Last week NVIDIA's board partners finally got samples of Fermi based products. This means a finalized package - with perhaps some clock changes at best. Most of the partners received a GeForce GTX 470. Now here's the difference with the aforementioned website, we know the majority specs and some performance results, however I'm not about to share them, I mean come on ... give NVIDIA some credit here.
What I will tell you is that the clock frequencies on these boards surprised me, the GeForce 470 seems to be clocked at roughly 650 MHz, that's lower than I expected. And that indeed will have an effect on performance. I think it's safe to that the GeForce 470 and 480 will be worthy competitors towards the Radeon HD 5850 and 5870. Will it be a knock-out ? I doubt it very much. But is it important for NVIDIA to deliver a knockout to the competition ? Well they would hope so, but no .. not really, as the current performance levels that ATI for example offers simply are superb already. Being six months late to the market does pose an issue, ATI will already be respinning and binning their upcoming products, clocked higher and they could match NVIDIA in either price or performance.
Whether or not how much faster or slower Fermi / GT100 will be will remain trivial, but it will al depend on pricing.

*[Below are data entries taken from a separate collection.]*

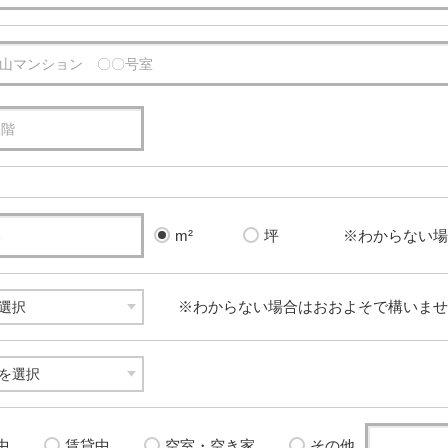
※わからない場
m²
坪
※わからない場合はおおよそで構いませ
中
賃貸中
空室・空き家
その他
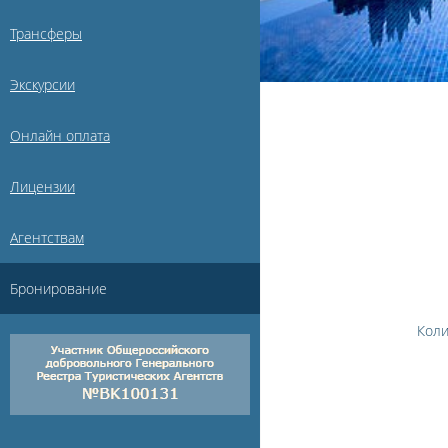
Трансферы
Экскурсии
Онлайн оплата
Лицензии
Агентствам
Бронирование
Коли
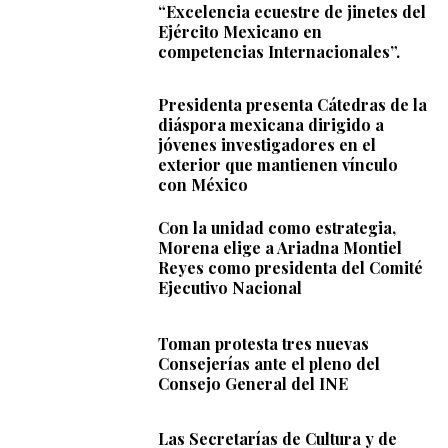
“Excelencia ecuestre de jinetes del
Ejército Mexicano en
competencias Internacionales”.
Presidenta presenta Cátedras de la
diáspora mexicana dirigido a
jóvenes investigadores en el
exterior que mantienen vínculo
con México
Con la unidad como estrategia,
Morena elige a Ariadna Montiel
Reyes como presidenta del Comité
Ejecutivo Nacional
Toman protesta tres nuevas
Consejerías ante el pleno del
Consejo General del INE
Las Secretarías de Cultura y de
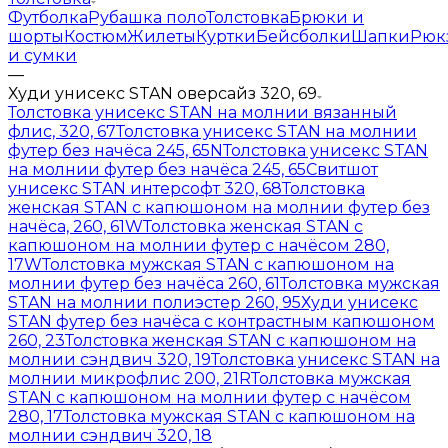
Футболка
Рубашка поло
Толстовка
Брюки и
шорты
Костюм
Жилеты
Куртки
Бейсболки
Шапки
Рюк
и сумки
—
Худи унисекс STAN оверсайз 320, 69
Толстовка унисекс STAN на молнии вязанный
флис, 320, 67
Толстовка унисекс STAN на молнии
футер без начёса 245, 65N
Толстовка унисекс STAN
на молнии футер без начёса 245, 65
Свитшот
унисекс STAN интерсофт 320, 68
Толстовка
женская STAN с капюшоном на молнии футер без
начёса, 260, 61W
Толстовка женская STAN с
капюшоном на молнии футер с начёсом 280,
17W
Толстовка мужская STAN с капюшоном на
молнии футер без начёса 260, 61
Толстовка мужская
STAN на молнии полиэстер 260, 95
Худи унисекс
STAN футер без начёса с контрастным капюшоном
260, 23
Толстовка женская STAN с капюшоном на
молнии сэндвич 320, 19
Толстовка унисекс STAN на
молнии микрофлис 200, 21R
Толстовка мужская
STAN с капюшоном на молнии футер с начёсом
280, 17
Толстовка мужская STAN с капюшоном на
молнии сэндвич 320, 18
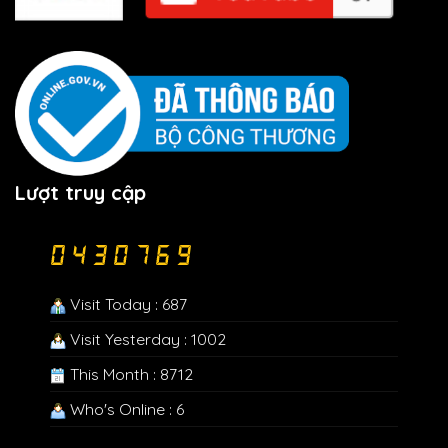
Lượt truy cập
Visit Today : 687
Visit Yesterday : 1002
This Month : 8712
Who's Online : 6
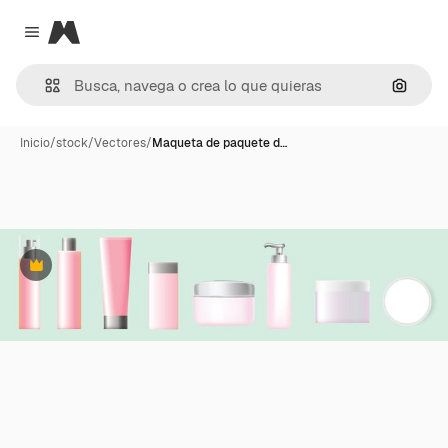
Magnific
Close menu
Buscar
Inicio
/
stock
/
Vectores
/
Maqueta de paquete d…
Premium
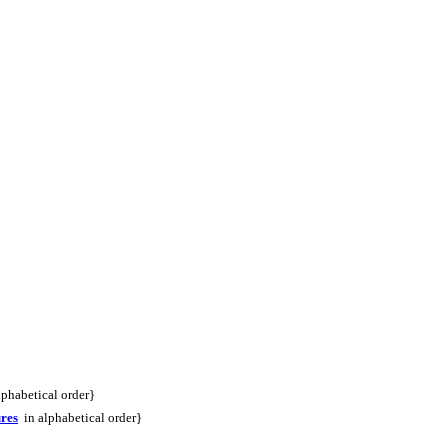
phabetical order}
ures
in alphabetical order}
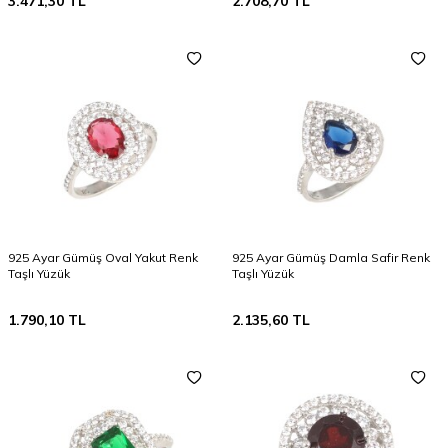
3.471,30
TL
2.708,70
TL
925 Ayar Gümüş Oval Yakut Renk
925 Ayar Gümüş Damla Safir Renk
Taşlı Yüzük
Taşlı Yüzük
1.790,10
TL
2.135,60
TL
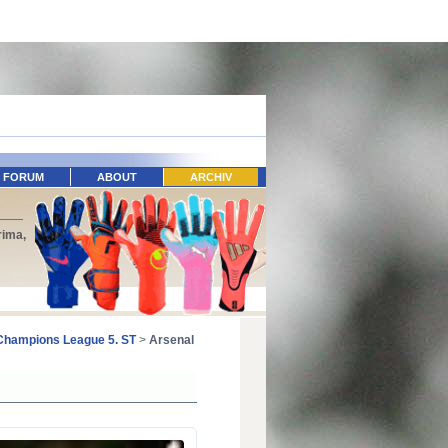
FORUM
ABOUT
ARCHIV
rima,
Champions League 5. ST
>
Arsenal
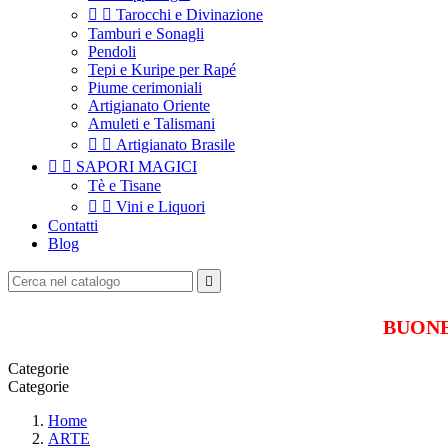


Tarocchi e Divinazione
Tamburi e Sonagli
Pendoli
Tepi e Kuripe per Rapé
Piume cerimoniali
Artigianato Oriente
Amuleti e Talismani


Artigianato Brasile


SAPORI MAGICI
Tè e Tisane


Vini e Liquori
Contatti
Blog

BUONE 
Categorie
Categorie
Home
ARTE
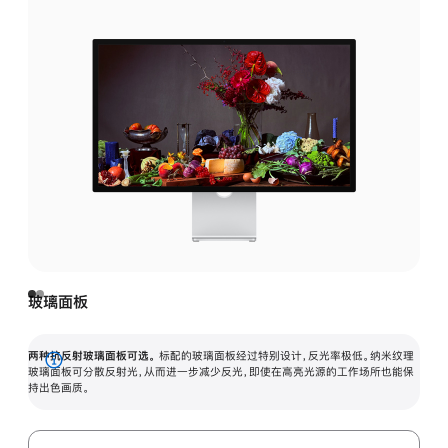
玻璃面板
两种抗反射玻璃面板可选。
标配的玻璃面板经过特别设计，反光率极低。纳米纹理
展
玻璃面板可分散反射光，从而进一步减少反光，即使在高亮光源的工作场所也能保
持出色画质。
开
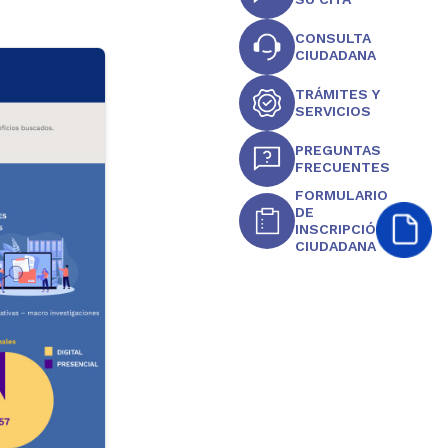
CONSULTA
CIUDADANA
TRÁMITES Y
SERVICIOS
PREGUNTAS
FRECUENTES
FORMULARIO
DE
INSCRIPCIÓN
CIUDADANA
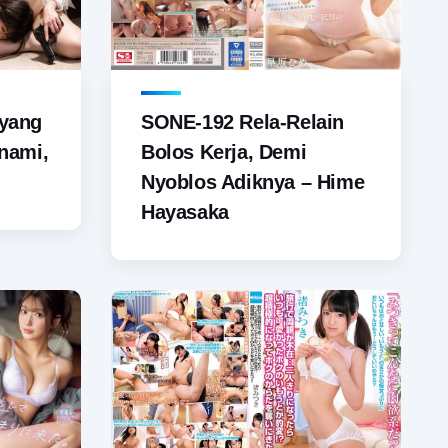
yang
SONE-192 Rela-Relain
nami,
Bolos Kerja, Demi
Nyoblos Adiknya – Hime
Hayasaka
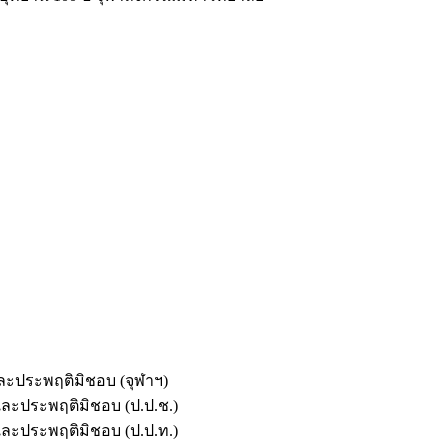
และประพฤติมิชอบ (จุฬาฯ)
ตและประพฤติมิชอบ (ป.ป.ช.)
ตและประพฤติมิชอบ (ป.ป.ท.)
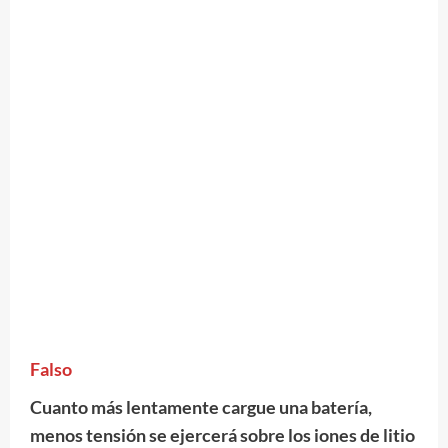
Falso
Cuanto más lentamente cargue una batería,
menos tensión se ejercerá sobre los iones de litio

If Fermi is slightly slower, then the prices will be adjusted accordingly. So in the end it will everything will make sense again.
Back to reality. We found out (and verified), surprisingly enough, that the GPU is already at revision A3, that's the third revision of the GPU, the GF100 already has had three builds. So yes, something was wrong, very wrong alongside the initial yield issues. But we know that the products right now are in volume production, will it be many weeks before we see good availability ? Sure it will. Maybe April, or indeed May is where things will start to make a difference. Performance will be very good, however with the clocks I have seen (and only if they are final) I do believe they will not be brilliant though. NVIDIA has many trump cards though, they have an outstanding driver team which will drive performance upwards fast and soon.
And that's where I like to end this little opinionated article. NVIDIA's Fermi is not a what I read somewhere "a sinking ship" or to quote "Hot, buggy and far too slow". I have no doubt it will be a good product series, but I'll agree on this, NVIDIA likely would have wanted to squeeze some more performance out of it as it was likely the most difficult product they have ever gotten to market, it has been fighting them all the way.
In the end as stated we are not sharing juicy details or the performance numbers we have seen. As always, in order to remain objective you judge a product once you actually have had it in your hands to test it. Which is what we intend to do.
In the end I'm not concerned about NVIDIA, but the AIB and AIC partners heavily rely on these new products in already harsh times. And for them this all is and was worrisome. So with that I'd like to close, patience, my friend, is a virtue ... we should all have a little more and base our real opinions on the final product, and not blindly absorb rumors on the web. We do expect a final release late March. But that as well remains a rumor, of course.